Putting all these together, a space affecting all our senses can come to life, and this is what I consider the most important.
Then we can further vary it with scented candles and home perfumes. It appears to me that lately, since we have been spending a lot of time in our little spaces, this has gained even more value. I used to travel a lot, and even if I was at home, in London, I worked from the office—I only went home to sleep. Even though my environment was gorgeous, I didn’t care so much about its sensual part. However, during the lockdown, seemingly bagatelle things, like a scented candle, helped a lot to get through the hard days.
Do you think that this holistic approach gained more value in the profession, too, as a result of the epidemic, or is it more prevailing on an individual level in people’s lives?
There must be a lot of designers who still put the emphasis on visuality. And there are also others who have been representing this perspective for a long time, and who try to find out what makes us feel good in certain places and think about how this could be further enhanced—like Ilse Crawford or Peter Zumthor. To me, Soho House brought this paradigm shift: before, I was more interested in what looked good together aesthetically than the emotional impact of a place.
The clubhouses of Soho House are all very exclusive places. What does the concept of luxury mean to you?
This is another quite subjective concept in my opinion. I had the chance of working with people from all across the globe, from America, China or India, and I experienced that the meaning of luxury varies by culture. And of course it varies by person, too: to me personally, luxury is getting on a plane, going away for two weeks and working from there if needed, that is to have a lot of freedom and a lot of time for myself. It is time that is somehow never enough.
In interior design, it is exclusivity I consider to be of luxury value. It’s not how expensive or glamourous something is that matters, rather to provide a unique experience that you can’t get anywhere else. For example, it’s a greater luxury to go to a secluded Italian hotel that only has five rooms but the nonna makes the pasta with her hands, than to stay in a giant luxury hotel. I think people are looking for such authentic experiences nowadays.

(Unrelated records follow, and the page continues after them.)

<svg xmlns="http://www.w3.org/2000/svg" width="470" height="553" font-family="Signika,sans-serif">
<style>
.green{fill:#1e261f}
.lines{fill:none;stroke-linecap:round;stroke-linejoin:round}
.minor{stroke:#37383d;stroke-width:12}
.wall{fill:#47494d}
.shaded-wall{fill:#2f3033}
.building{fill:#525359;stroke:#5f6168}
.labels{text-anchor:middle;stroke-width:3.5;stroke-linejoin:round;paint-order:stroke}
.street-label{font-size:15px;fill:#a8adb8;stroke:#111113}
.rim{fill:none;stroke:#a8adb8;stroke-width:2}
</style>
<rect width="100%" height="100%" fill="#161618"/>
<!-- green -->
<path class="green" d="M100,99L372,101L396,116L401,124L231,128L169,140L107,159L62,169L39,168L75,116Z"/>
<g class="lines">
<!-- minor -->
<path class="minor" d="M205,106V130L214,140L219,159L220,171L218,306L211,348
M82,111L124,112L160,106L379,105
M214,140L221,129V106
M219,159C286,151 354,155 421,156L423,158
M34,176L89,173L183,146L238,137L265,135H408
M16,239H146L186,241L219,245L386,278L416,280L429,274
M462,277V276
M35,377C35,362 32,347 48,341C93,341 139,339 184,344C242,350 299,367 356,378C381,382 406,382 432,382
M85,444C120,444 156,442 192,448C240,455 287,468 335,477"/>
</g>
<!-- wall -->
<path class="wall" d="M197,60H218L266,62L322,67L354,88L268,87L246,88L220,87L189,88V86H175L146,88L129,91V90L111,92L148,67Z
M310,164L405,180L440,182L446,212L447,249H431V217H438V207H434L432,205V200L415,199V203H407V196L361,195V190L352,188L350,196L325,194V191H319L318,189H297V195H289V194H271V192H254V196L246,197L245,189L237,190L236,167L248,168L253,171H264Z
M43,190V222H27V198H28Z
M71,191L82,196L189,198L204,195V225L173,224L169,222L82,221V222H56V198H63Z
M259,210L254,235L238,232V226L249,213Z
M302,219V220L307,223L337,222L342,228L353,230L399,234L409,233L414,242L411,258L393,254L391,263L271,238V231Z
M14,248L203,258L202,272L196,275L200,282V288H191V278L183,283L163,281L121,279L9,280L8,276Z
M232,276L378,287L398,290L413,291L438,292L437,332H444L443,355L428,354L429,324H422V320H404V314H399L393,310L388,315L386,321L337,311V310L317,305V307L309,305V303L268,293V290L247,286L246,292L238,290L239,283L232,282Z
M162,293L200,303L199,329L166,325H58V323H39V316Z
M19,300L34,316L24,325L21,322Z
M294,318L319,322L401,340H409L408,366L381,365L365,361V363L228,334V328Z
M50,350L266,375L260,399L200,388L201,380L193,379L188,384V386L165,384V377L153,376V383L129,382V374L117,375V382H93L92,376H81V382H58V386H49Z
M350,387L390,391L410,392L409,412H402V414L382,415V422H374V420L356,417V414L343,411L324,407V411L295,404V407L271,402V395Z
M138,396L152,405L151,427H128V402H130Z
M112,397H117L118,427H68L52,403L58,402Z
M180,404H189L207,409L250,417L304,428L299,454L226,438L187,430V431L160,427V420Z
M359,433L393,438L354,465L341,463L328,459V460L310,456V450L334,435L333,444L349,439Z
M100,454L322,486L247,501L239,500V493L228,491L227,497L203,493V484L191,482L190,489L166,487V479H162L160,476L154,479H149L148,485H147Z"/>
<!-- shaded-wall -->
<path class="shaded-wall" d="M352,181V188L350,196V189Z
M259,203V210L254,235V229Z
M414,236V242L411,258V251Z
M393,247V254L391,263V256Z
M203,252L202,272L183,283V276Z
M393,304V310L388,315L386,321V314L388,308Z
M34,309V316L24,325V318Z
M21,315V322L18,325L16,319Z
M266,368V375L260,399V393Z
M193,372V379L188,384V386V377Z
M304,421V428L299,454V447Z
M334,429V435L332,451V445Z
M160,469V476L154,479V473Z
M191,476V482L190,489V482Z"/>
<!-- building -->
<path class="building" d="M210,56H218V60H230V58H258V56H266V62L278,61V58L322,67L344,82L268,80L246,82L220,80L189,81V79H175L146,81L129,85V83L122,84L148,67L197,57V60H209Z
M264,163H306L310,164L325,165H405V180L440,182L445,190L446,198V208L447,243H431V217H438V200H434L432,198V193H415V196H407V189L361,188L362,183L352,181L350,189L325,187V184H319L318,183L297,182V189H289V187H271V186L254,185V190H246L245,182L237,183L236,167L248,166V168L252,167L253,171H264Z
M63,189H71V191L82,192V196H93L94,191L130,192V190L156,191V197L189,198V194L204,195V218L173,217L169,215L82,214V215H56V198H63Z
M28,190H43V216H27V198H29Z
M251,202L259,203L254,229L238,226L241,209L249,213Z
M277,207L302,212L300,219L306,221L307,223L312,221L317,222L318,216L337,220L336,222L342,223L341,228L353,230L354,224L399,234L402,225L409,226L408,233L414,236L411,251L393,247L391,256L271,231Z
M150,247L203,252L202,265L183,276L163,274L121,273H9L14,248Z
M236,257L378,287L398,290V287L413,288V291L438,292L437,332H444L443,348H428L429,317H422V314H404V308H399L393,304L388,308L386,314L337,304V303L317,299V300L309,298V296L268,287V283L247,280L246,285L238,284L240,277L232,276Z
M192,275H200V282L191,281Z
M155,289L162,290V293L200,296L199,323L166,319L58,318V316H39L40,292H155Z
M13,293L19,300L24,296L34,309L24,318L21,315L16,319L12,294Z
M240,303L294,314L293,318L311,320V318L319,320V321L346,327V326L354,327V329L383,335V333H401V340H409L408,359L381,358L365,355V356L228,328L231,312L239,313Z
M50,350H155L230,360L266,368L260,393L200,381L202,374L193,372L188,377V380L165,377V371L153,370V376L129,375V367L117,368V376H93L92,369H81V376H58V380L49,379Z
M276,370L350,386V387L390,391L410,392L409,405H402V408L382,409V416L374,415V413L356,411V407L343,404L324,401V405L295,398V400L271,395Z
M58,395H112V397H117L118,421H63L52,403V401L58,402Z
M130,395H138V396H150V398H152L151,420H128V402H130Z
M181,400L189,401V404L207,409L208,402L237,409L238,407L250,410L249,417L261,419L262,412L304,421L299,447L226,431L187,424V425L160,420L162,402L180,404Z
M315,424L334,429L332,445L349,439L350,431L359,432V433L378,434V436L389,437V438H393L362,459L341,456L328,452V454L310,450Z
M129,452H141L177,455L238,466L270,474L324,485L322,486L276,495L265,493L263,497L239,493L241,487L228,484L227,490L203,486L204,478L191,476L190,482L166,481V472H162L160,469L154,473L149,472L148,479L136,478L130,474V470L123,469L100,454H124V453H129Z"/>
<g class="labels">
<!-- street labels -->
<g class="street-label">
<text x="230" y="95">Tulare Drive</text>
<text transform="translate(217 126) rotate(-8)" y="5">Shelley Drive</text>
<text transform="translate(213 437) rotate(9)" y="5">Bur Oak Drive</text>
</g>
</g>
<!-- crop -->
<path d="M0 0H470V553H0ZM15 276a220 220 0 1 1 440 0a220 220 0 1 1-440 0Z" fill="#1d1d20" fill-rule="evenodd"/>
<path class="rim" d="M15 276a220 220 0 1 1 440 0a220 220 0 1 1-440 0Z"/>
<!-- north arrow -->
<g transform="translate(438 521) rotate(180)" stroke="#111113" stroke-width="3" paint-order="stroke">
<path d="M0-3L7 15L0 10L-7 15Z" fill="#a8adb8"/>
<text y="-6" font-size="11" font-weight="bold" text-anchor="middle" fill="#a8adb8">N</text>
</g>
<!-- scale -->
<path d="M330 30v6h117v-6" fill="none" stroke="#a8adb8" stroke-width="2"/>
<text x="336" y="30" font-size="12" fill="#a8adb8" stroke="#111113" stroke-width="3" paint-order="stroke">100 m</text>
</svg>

With so many great projects behind your back, one better than the other, is there a dream project for you?
Every project is a dream project where the client’s vision is to create a milieu (may it be an apartment, a restaurant, a hotel, a hospital or a kindergarten) that wishes to offer a unique experience. And on which we can work with the entire team with a holistic approach, where we can add a story to the design that connects everything.
Italian architecture and the classics of design (Gio Ponti, Carlo Scarpa, Piero Portaluppi), contemporary Parisian designers (Pierre Yovanovitch, Fabrizio Casiraghi, Festen Architecture, Studio KO), Jean-Michel Frank and the Vienna Art Nouveau.
Her three favorite trends and motifs in an interior…
- Eclecticism: antique furniture, mixing vintage with modern elements.
- Integrating artefacts, photos and paintings into the space.
- Colors and textures! “Because life is too short to worry whether we’ll get bored of a bolder color.”
The three least preferred trends…
- White, beige and cream color, colorless interiors.
- Minimalism. “I appreciate minimalist architecture in the appropriate environment, but I can’t imagine that it could be a truly heartwarming and inspiring milieu for a human being!”
- Over-lit, austere environments with cold lights. “Because bad lighting kills even the most spectacular spaces.”
A piece of advice for success:
“Make yourself indispensable by working hard and having a good relationship with your co-workers! Always stay curious and soak up all the knowledge you can.”